ACTION ITEM: Only the lines holding the word "balances" are wanted; copy each of them from the listing.

INPUT RECORDS:
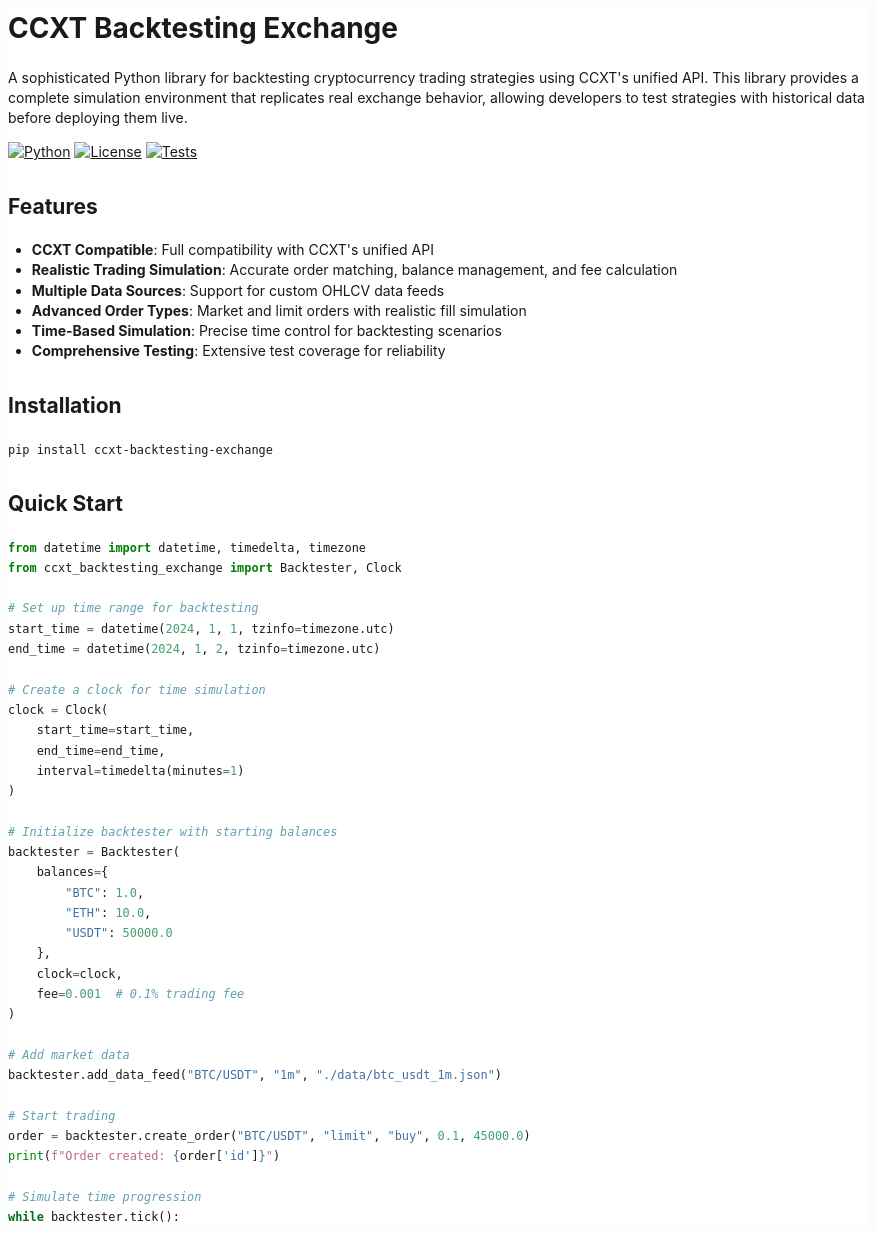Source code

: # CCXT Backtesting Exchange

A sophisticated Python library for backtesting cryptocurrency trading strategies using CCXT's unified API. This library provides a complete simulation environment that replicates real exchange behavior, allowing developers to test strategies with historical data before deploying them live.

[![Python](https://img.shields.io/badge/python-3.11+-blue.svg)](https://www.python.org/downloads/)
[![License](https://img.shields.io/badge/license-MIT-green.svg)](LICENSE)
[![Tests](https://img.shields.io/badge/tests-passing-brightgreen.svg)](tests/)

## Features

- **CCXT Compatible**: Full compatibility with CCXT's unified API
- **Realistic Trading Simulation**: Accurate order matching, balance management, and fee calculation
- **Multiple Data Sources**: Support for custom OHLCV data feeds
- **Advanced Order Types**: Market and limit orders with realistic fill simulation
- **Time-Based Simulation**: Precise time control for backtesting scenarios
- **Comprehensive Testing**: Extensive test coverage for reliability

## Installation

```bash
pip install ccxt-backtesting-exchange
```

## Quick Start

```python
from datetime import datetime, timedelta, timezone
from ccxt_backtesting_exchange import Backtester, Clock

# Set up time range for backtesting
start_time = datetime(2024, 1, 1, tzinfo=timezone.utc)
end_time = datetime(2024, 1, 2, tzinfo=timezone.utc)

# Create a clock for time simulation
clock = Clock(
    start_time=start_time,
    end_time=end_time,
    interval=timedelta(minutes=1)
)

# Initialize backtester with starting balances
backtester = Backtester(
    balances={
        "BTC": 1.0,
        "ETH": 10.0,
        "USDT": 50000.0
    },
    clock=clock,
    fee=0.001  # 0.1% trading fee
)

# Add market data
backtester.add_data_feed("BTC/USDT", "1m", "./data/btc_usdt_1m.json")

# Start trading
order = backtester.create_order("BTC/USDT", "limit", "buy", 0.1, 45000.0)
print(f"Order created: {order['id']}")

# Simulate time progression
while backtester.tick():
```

ANSWER TO THIS TASK:
# Initialize backtester with starting balances
    balances={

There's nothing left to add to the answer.